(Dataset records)
┏━━

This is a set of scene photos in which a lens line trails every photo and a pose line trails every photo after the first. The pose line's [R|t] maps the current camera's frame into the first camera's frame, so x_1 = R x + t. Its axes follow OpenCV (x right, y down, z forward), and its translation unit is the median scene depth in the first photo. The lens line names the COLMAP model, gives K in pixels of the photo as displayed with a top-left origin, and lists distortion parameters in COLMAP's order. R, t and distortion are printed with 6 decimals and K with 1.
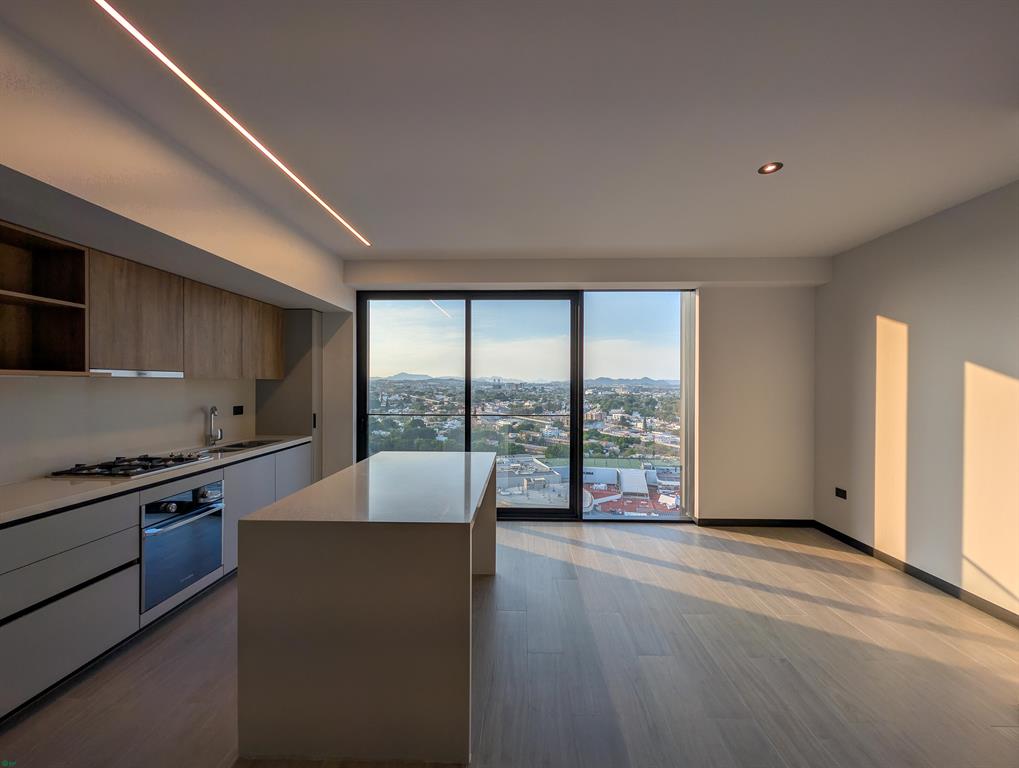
lens RADIAL K [[392.2, 0, 510.6], [0, 392.2, 384.3], [0, 0, 1]] dist [-0.000109, 0.000177]
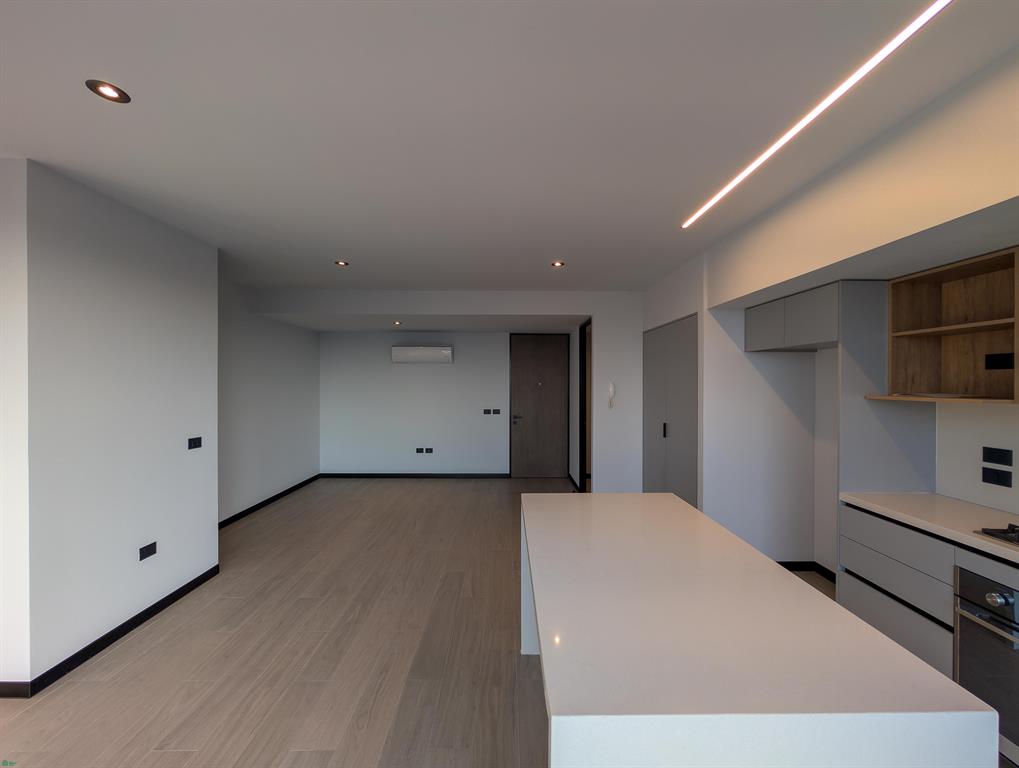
lens RADIAL K [[392.2, 0, 510.6], [0, 392.2, 384.3], [0, 0, 1]] dist [-0.000109, 0.000177]
pose [[-0.998995, -0.006446, -0.044351, 0.004330], [-0.006662, 0.999967, 0.004708, -0.032858], [0.044319, 0.004999, -0.999005, 0.978665]]
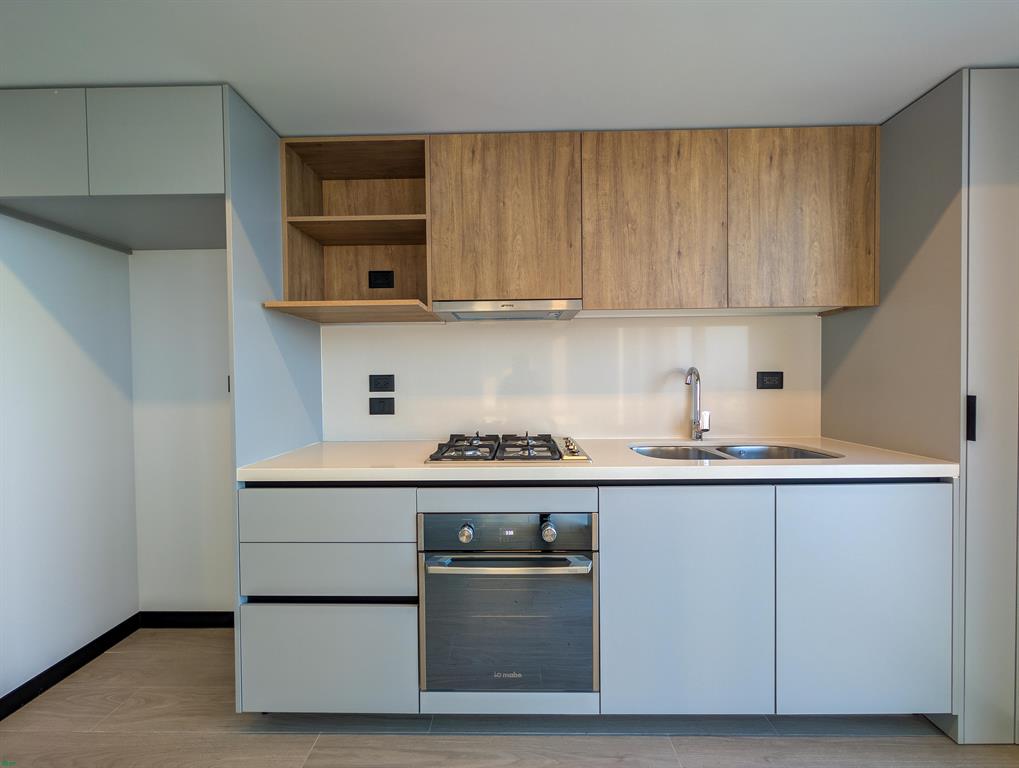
lens RADIAL K [[392.2, 0, 510.6], [0, 392.2, 384.3], [0, 0, 1]] dist [-0.000109, 0.000177]
pose [[0.014781, 0.012946, -0.999807, -0.189546], [0.008798, 0.999876, 0.013077, 0.059279], [0.999852, -0.008990, 0.014665, 0.630213]]
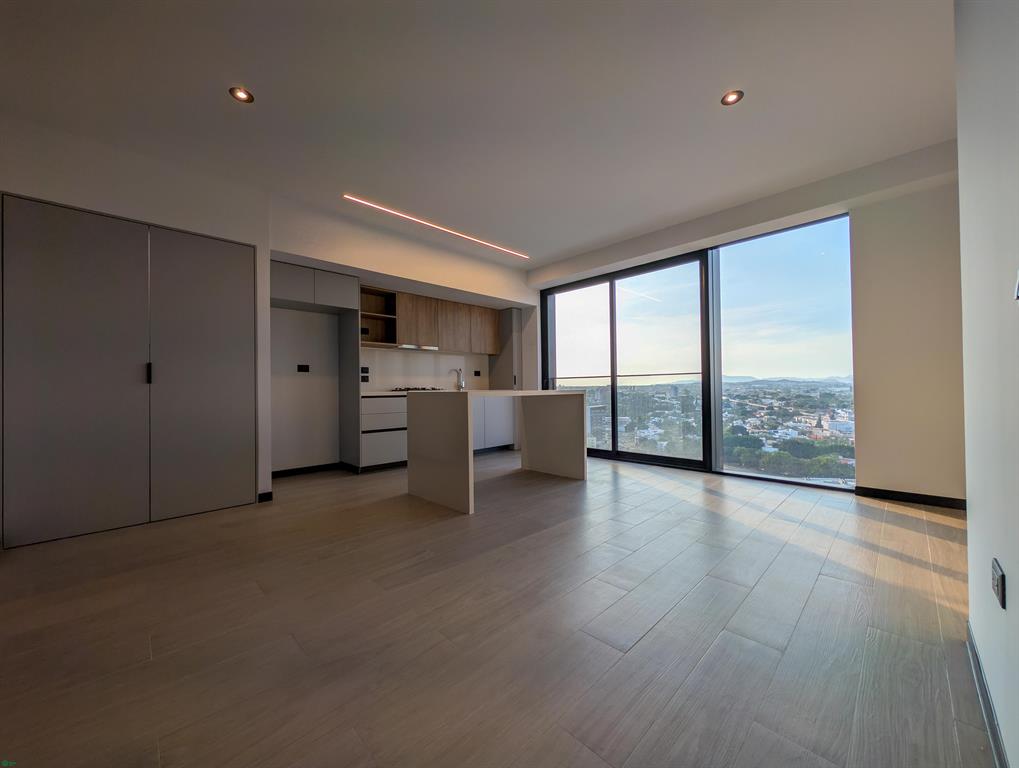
lens RADIAL K [[385.3, 0, 509.5], [0, 385.3, 384.0], [0, 0, 1]] dist [-0.000264, -0.000029]
pose [[0.716004, -0.020779, -0.697787, 0.544077], [0.012910, 0.999780, -0.016525, 0.135017], [0.697977, 0.002824, 0.716115, -0.094488]]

┗━━

## What is required
Write out all of the material again with every instance of "pose line" replaced by "camera pose line", leaving everything else unchanged and omitting the pictures.

## The completed task
This is a set of scene photos in which a lens line trails every photo and a camera pose line trails every photo after the first. The camera pose line's [R|t] maps the current camera's frame into the first camera's frame, so x_1 = R x + t. Its axes follow OpenCV (x right, y down, z forward), and its translation unit is the median scene depth in the first photo. The lens line names the COLMAP model, gives K in pixels of the photo as displayed with a top-left origin, and lists distortion parameters in COLMAP's order. R, t and distortion are printed with 6 decimals and K with 1.
lens RADIAL K [[392.2, 0, 510.6], [0, 392.2, 384.3], [0, 0, 1]] dist [-0.000109, 0.000177]
lens RADIAL K [[392.2, 0, 510.6], [0, 392.2, 384.3], [0, 0, 1]] dist [-0.000109, 0.000177]
pose [[-0.998995, -0.006446, -0.044351, 0.004330], [-0.006662, 0.999967, 0.004708, -0.032858], [0.044319, 0.004999, -0.999005, 0.978665]]
lens RADIAL K [[392.2, 0, 510.6], [0, 392.2, 384.3], [0, 0, 1]] dist [-0.000109, 0.000177]
pose [[0.014781, 0.012946, -0.999807, -0.189546], [0.008798, 0.999876, 0.013077, 0.059279], [0.999852, -0.008990, 0.014665, 0.630213]]
lens RADIAL K [[385.3, 0, 509.5], [0, 385.3, 384.0], [0, 0, 1]] dist [-0.000264, -0.000029]
pose [[0.716004, -0.020779, -0.697787, 0.544077], [0.012910, 0.999780, -0.016525, 0.135017], [0.697977, 0.002824, 0.716115, -0.094488]]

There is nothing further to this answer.